Right there at the beginning of American film noir, Billy Wilder already saw it as nothing much more than a machine. Double Indemnity, released when Wilder was 38, doesn’t really try to make us care about its protagonists, insurance salesman Walter Neff (Fred MacMurray) and femme fatale Phyllis Dietrichson (Barbara Stanwyck). Hell, the film itself hardly cares about them. We learn the score from the get-go, when Walter recites his confession into a Dictaphone: “I killed him for money and for a woman. I didn’t get the money, and I didn’t get the woman.”

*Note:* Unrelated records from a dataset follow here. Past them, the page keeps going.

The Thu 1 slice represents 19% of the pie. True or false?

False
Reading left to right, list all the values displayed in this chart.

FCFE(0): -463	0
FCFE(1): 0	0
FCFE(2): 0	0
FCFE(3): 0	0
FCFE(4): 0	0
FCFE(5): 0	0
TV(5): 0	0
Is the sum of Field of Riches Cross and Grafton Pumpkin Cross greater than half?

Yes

So much for last-act revelations. The twists in Double Indemnity, adapted by Wilder and Raymond Chandler from James M. Cain’s novella, have more to do with the tangled-web convulsions familiar to noir fans. Walter and Phyllis plot to kill her husband (Tom Powers). Walter knows that if the husband has an accidental-death insurance policy with a double-indemnity clause, Phyllis (and, by extension, Walter) stands to get some serious coin. So the film plays out as a sort of how-to manual: here’s how to get a guy to sign on for such a policy without his knowledge; here’s how to stage his death so it looks like he fell from a train, which pays off even more; here’s how to set up plausible-deniability alibis; here’s how the whole rotten thing falls apart.

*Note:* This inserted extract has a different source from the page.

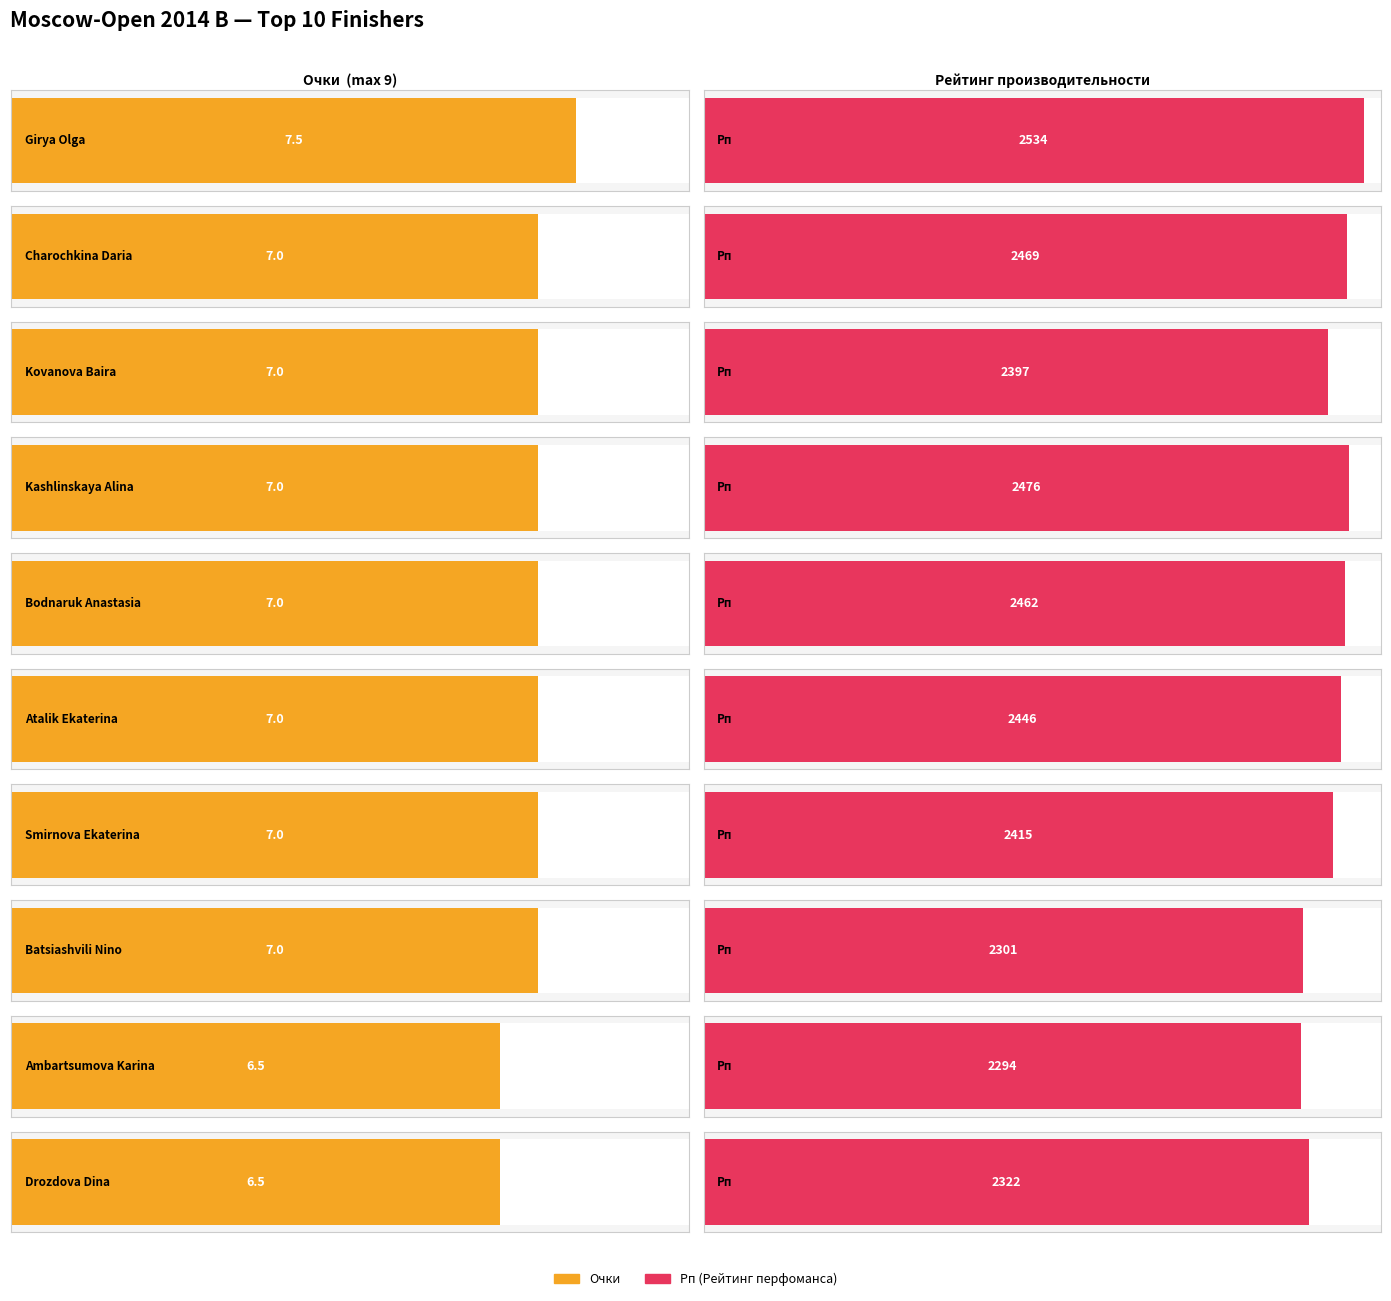

What is the value of the Рп bar at the 6th from the left?

2446.0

Wilder sets all this up from a distance. He has no respect or empathy for the couple, and I don’t think he’s just trying on a moralistic stance to get around the Hays Code. He’s interested in how this machine, once set in motion, won’t stop until, as Phyllis puts it, it arrives at the cemetery — “straight down the line.” Wilder and cinematographer John F. Seitz constantly telegraph Walter’s already-telegraphed fate by bathing him in Venetian-blinds shadows; but, whether or not Walter actually sees the inside of a jail cell, he’s doomed. He’s hooked into this thing, and, as Roger Ebert has pointed out, the impetus doesn’t seem to be lust or desperation so much as the intellectual challenge of gaming the system. Walter’s superior, claims adjuster Barton Keyes (Edward G. Robinson in a wonderful rat-a-tat performance), prides himself on spotting phony claims; it’s as if Walter felt bound to hoodwink Barton, thereby proving himself the sharper tack in the office.

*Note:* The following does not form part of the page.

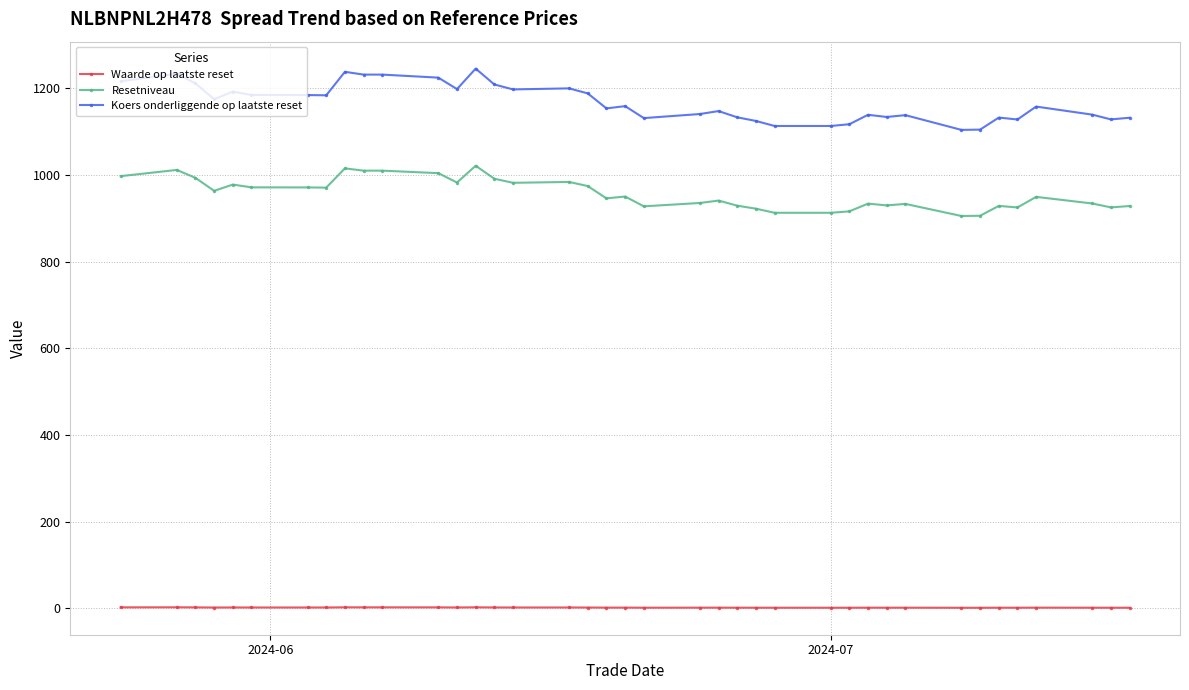

What is the average value of the Koers onderliggende op laatste reset series?

1167.2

Another element is introduced: the husband’s daughter from his previous marriage, Lola (Jean Heather), who doesn’t trust Phyllis farther than she can throw her, and who is involved with a temperamental med student (Byron Barr) her father doesn’t care for. Lola may be smarter than anyone, and although her scenes at first seem superfluous, her presence in the plot eventually confirms that Phyllis is even more rotten than Walter or we could have suspected. (Lola also helps keep the movie from being misogynist, just as Barton saves it from being misanthropic; in the film’s universe, there are good people, but we just happen to spend most of our time with two bad ones.)
Wilder would take noir about as far as it could go six years later in Sunset Boulevard, a twisted tale narrated by a literal corpse, not the figurative one seen here. Wilder was a tough, dark cookie — remember he kicked off his zany crossdressing farce Some Like It Hot with the St. Valentine’s Day Massacre, and it wasn’t played for laughs, either. Coming after a French drama, a Ginger Rogers comedy, and a war picture, Double Indemnity was probably the first Billy Wilder film as we understand Billy Wilder films — smooth, stylized, a little hands-off, showing a bemused familiarity with, to pervert Lincoln, the better devils of our nature.
Not bad for a film that almost wasn’t made because, according to Joseph Breen at the Hays Office, “The general low tone and sordid flavor of this story makes it, in our judgment, thoroughly unacceptable for screen presentation before mixed audiences in the theater.” It also made it, in my judgment, the perfect material for Wilder to remake himself as Hollywood’s dark jester for decades.